_The task:_
Keep writing the passage below about Nigeria's electricity tariff rise after the subsidy was removed, starting right after its last sentence.

_Passage provided:_
****************************************
Findings have shown that electricity charges increased by 58 per cent after the Federal Government yanked off a yearly subsidy of N500bn to the power sector.

The subsidy was removed in 2020, leading the Nigerian Electricity Regulatory Commission to equally increase electricity charges from N31/kWh to N49/kWh starting from last year.

The document titled, ‘Analysis of the Commercial KPIs for ANED ́s Members/2021’, which is the latest report by the Association of Nigerian Electricity Distributors, said with the effective implementation of the Service Based Tariff in November 2020, the Federal Government removed electricity subsidies of over N500bn and “allowed tariff increase from 31 N/kWh up to 49 N/kWh in 12 months.”

Hence, electricity charges have increased by N18/kWh since the subsidy removal.

ANED said the new tariffs “for better service” were for customer categories under the class A, B and C.

“This fact, together with the DisCos ́ ATC&C losses recovery in 2021, disproves the paradigm that an increase in tariffs leads to an increase in losses,” the report added.
****************************************
_Information given:_
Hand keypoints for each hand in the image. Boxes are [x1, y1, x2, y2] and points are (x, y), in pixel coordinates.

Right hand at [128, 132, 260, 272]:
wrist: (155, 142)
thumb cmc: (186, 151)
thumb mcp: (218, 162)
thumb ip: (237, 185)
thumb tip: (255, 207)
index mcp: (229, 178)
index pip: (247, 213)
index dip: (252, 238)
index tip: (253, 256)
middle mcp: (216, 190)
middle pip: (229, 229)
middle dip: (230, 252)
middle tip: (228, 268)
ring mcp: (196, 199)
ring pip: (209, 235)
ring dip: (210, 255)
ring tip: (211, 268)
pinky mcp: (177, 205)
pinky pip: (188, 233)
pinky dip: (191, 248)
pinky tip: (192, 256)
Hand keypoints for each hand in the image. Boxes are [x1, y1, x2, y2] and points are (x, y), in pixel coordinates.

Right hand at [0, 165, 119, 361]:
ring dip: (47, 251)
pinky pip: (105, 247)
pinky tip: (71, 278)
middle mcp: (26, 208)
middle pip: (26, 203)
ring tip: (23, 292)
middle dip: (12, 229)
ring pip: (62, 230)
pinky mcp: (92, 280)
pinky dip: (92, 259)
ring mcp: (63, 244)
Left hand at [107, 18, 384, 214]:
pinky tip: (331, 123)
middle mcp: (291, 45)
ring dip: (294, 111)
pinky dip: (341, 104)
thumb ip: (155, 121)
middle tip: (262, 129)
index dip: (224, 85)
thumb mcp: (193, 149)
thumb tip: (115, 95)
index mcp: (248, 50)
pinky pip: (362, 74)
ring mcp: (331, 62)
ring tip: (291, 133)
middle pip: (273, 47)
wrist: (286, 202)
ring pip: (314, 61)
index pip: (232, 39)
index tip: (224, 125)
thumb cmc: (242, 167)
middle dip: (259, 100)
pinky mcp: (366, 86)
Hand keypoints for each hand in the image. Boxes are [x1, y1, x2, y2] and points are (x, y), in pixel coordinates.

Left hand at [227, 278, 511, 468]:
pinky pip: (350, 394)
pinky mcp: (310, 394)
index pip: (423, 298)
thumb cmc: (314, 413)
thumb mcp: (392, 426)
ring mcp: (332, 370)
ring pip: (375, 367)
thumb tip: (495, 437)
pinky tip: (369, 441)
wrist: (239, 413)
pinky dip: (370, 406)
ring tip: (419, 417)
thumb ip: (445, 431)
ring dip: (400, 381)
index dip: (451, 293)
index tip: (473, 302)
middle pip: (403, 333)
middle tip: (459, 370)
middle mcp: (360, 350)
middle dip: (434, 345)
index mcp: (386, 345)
****************************************
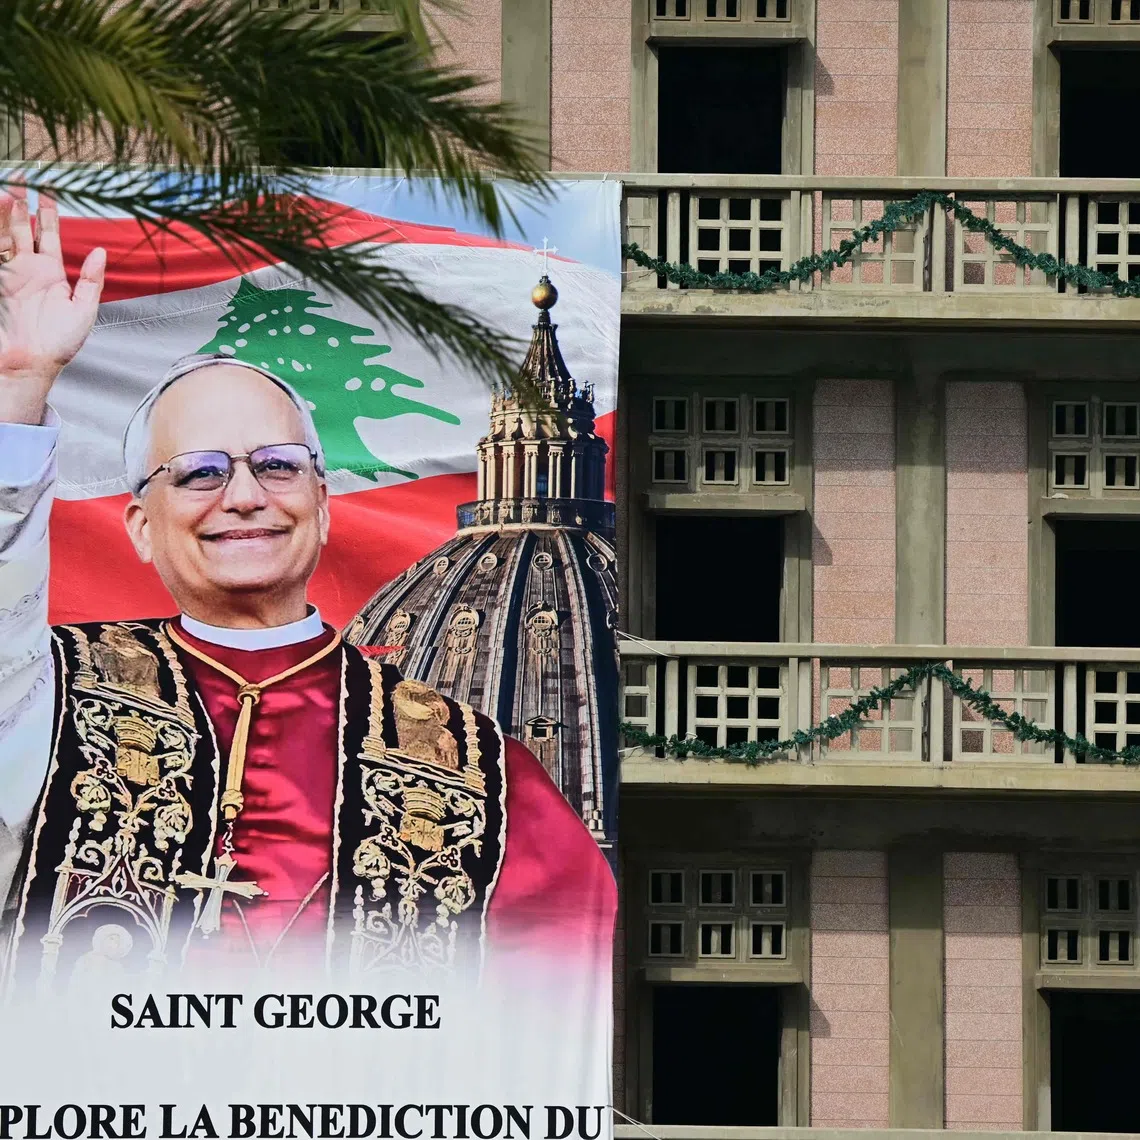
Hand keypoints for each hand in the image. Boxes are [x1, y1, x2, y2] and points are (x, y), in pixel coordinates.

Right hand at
****************************************
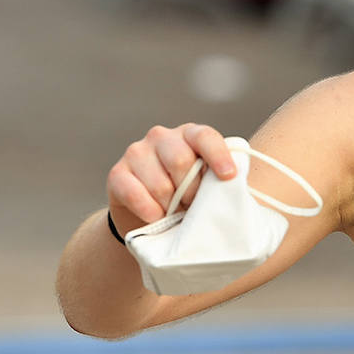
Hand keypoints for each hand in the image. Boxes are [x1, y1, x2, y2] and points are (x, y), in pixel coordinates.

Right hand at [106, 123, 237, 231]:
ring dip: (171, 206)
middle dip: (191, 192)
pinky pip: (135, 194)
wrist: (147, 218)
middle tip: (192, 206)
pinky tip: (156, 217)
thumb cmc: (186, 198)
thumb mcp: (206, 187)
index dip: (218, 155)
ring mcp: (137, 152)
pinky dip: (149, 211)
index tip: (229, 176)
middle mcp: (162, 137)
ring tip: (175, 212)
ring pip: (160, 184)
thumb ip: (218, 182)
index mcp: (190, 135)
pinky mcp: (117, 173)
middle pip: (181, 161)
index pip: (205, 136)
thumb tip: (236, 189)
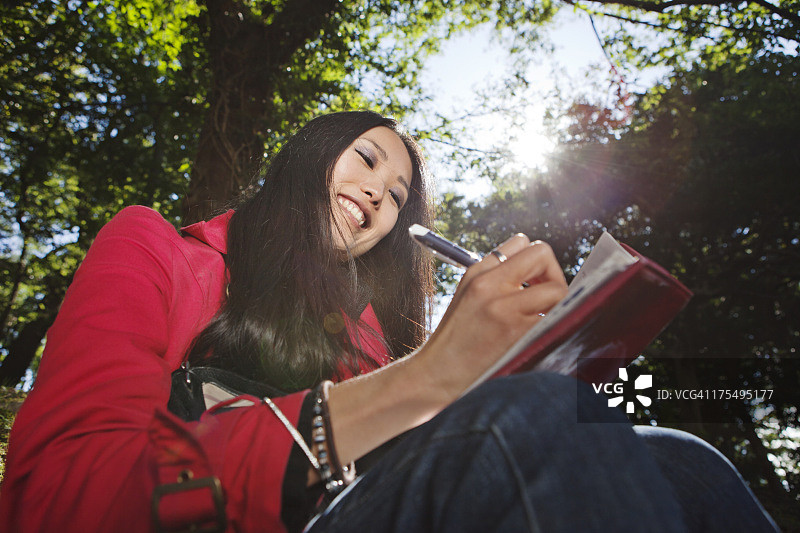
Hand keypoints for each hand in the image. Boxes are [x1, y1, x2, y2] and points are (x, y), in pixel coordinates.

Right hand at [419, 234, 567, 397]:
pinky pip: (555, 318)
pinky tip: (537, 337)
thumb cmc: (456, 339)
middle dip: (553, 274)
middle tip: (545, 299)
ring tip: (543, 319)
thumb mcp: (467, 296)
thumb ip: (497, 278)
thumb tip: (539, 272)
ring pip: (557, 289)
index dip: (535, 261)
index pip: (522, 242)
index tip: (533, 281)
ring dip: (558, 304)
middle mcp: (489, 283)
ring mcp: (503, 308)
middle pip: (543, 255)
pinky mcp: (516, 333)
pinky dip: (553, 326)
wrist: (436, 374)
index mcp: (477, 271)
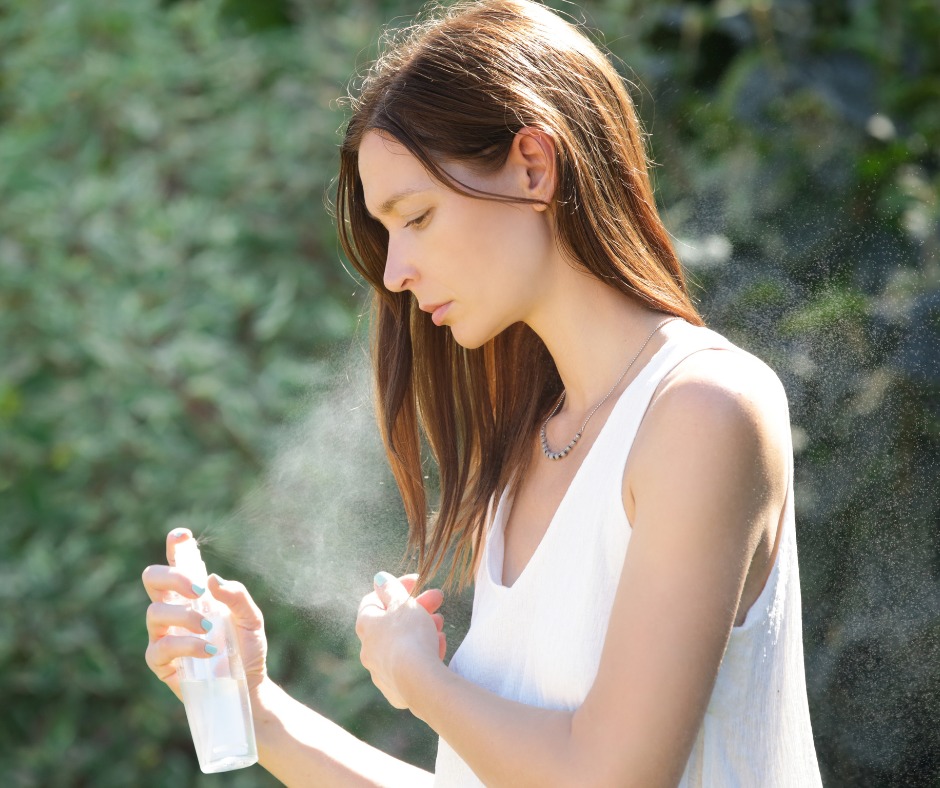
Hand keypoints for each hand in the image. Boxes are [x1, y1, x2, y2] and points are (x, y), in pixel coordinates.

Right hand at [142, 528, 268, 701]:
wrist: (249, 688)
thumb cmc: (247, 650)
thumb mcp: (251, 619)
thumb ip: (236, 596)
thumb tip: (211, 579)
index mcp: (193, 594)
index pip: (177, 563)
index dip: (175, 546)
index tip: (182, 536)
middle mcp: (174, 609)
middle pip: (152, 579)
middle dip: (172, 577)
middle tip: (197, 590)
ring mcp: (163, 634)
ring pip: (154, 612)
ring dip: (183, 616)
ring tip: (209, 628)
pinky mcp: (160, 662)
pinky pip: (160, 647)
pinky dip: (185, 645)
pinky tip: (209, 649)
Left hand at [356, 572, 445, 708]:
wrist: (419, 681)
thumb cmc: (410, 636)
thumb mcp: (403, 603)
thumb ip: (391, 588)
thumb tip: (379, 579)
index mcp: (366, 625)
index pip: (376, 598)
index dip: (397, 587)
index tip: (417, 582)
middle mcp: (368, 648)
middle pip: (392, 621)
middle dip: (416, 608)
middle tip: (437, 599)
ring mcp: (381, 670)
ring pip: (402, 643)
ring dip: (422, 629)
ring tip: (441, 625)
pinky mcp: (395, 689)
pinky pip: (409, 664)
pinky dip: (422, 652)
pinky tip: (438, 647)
****************************************
_Task response:_
Although the DisCos and NERC have consistently denied tariff increment, findings corroborated a statement by the Minister of Finance, Budgets and National Planning, Zanaib Ahmed in March that FG had removed all subsidies in the power sector.

Electricity consumers with prepaid metres have also lamented reduction in electricity units received from DisCos. The DisCos had, earlier in the year, sent out migration links to customers. Once clicked, the application link took customers to an online form where meter numbers and other information were inputted to migrate from the old tariffs to the increased tariff plans.

However, an observation of the graphical representation of tariff movement presented by the association showed that while the Nigerian Electricity Supply Industry, NESI’s cost of the service had grown from N1.15trn in 2019 up to N1.8trn in 2021 (and weighted generation cost has gone up from N23/kWh in 2019 to N27/kWh), NESI’s cost-reflective tariff in 2021 was 5 N/kWh cheaper than in 2019.

The ANED said “It truly does not make any sense that, while the generation cost and other costs continues to grow at NESI, the cost-reflective tariff is systematically and artificially reduced.”

It, however, said despite the increment in the generation, transmission and administrative costs, the cost-reflective tariff had been decreased mainly due to a continuous reduction in the regulated ATC&C losses under the Multi Year Tariff Order.

The DisCos had, for several years, clamoured for cost-reflective tariffs.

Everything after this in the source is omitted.